In a major step toward an era of personalized medicine, researchers reported Wednesday that they have sequenced the complete DNA material of more than 1,000 people from 14 population groups in Europe, Africa, East Asia and the Americas.
The report from the $120 million 1000 Genomes Project involved 700 scientists from laboratories in the U.S., Canada, China, Japan, Nigeria and Kenya, among others. Their results, published in Nature, offer the closest look yet at the differences in humankind's biological instruction set, documenting how myriad rare mutations may underpin many diseases and set the people of one locale apart from another in ways that shape their health.
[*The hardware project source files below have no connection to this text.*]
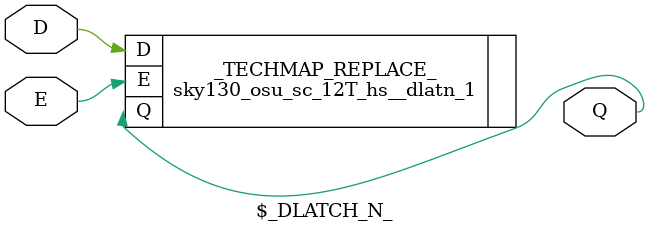
<source format=v>
module $_DLATCH_P_(input E, input D, output Q);
    sky130_osu_sc_12T_hs__dlat_1 _TECHMAP_REPLACE_ (
        .D(D),
        .E(E),
        .Q(Q)
        );
endmodule

module $_DLATCH_N_(input E, input D, output Q);
    sky130_osu_sc_12T_hs__dlatn_1 _TECHMAP_REPLACE_ (
        .D(D),
        .E(E),
        .Q(Q)
        );
endmodule

</source>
All told, the scientists identified 38 million variations in the chemical letters of DNA that make up each of the average person's 23,000 or so genes and the DNA regions that control them—about 98 percent of all the estimated human variation in the world.
"We are getting to the point where an individual genome sequence can be a useful part of diagnosis," said statistical geneticist Gilean McVean at Oxford University in England, who led the effort. "If there is a variation that is present in just one in 100 people, we have found it,"
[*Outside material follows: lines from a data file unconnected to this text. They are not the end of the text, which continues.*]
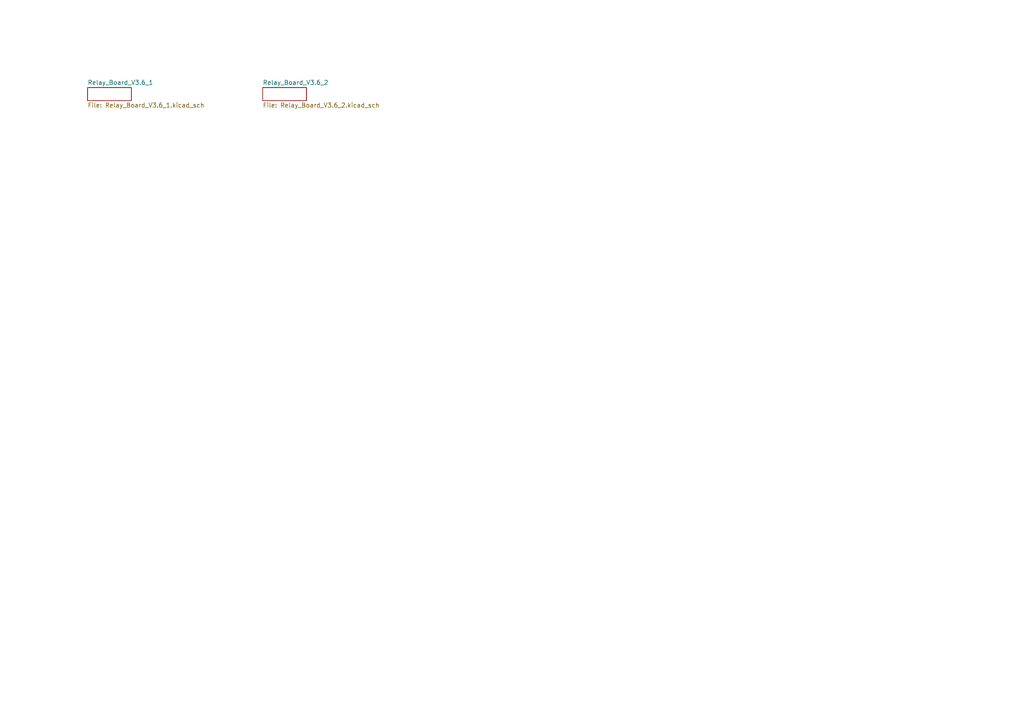
<source format=kicad_sch>
(kicad_sch (version 20230121) (generator eeschema)

  (uuid 9223fed8-9e49-414e-9508-cee666abc234)

  (paper "A4")

  


  (sheet (at 25.4 25.4) (size 12.7 3.81) (fields_autoplaced)
    (stroke (width 0) (type solid))
    (fill (color 0 0 0 0.0000))
    (uuid 81088970-a3fa-4de1-8bc9-ab74494d9ee9)
    (property "Sheetname" "Relay_Board_V3.6_1" (at 25.4 24.6884 0)
      (effects (font (size 1.27 1.27)) (justify left bottom))
    )
    (property "Sheetfile" "Relay_Board_V3.6_1.kicad_sch" (at 25.4 29.7946 0)
      (effects (font (size 1.27 1.27)) (justify left top))
    )
    (instances
      (project "Relay_Board_V3.6"
        (path "/9223fed8-9e49-414e-9508-cee666abc234" (page "1"))
      )
    )
  )

  (sheet (at 76.2 25.4) (size 12.7 3.81) (fields_autoplaced)
    (stroke (width 0) (type solid))
    (fill (color 0 0 0 0.0000))
    (uuid f1f039d6-ad9c-4e22-a771-95b81c05fe3e)
    (property "Sheetname" "Relay_Board_V3.6_2" (at 76.2 24.6884 0)
      (effects (font (size 1.27 1.27)) (justify left bottom))
    )
    (property "Sheetfile" "Relay_Board_V3.6_2.kicad_sch" (at 76.2 29.7946 0)
      (effects (font (size 1.27 1.27)) (justify left top))
    )
    (instances
      (project "Relay_Board_V3.6"
        (path "/9223fed8-9e49-414e-9508-cee666abc234" (page "2"))
      )
    )
  )

  (sheet_instances
    (path "/" (page "1"))
  )
)

</source>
The immense compendium of genetic code—a catalog of human variation equal to 16 million file cabinets of data, or 30,000 DVDs—is meant to serve as a standard reference against which doctors could one day compare a patient's genome profile, even during a routine checkup.
Far from complete, the data already are straining the computer capacity of most laboratories to store and analyze. Moreover, the researchers expect to add genetic data from 1,500 more people within a few months. Earlier this year, Amazon.com Inc. volunteered to store the vast database in its cloud services, from which it could be freely accessed by anyone.
Generally, all humans share about 99 percent of the DNA code that shapes development, health, personality and other traits. But the common genetic variations that most people share account for only a fraction of the risk of inherited disease.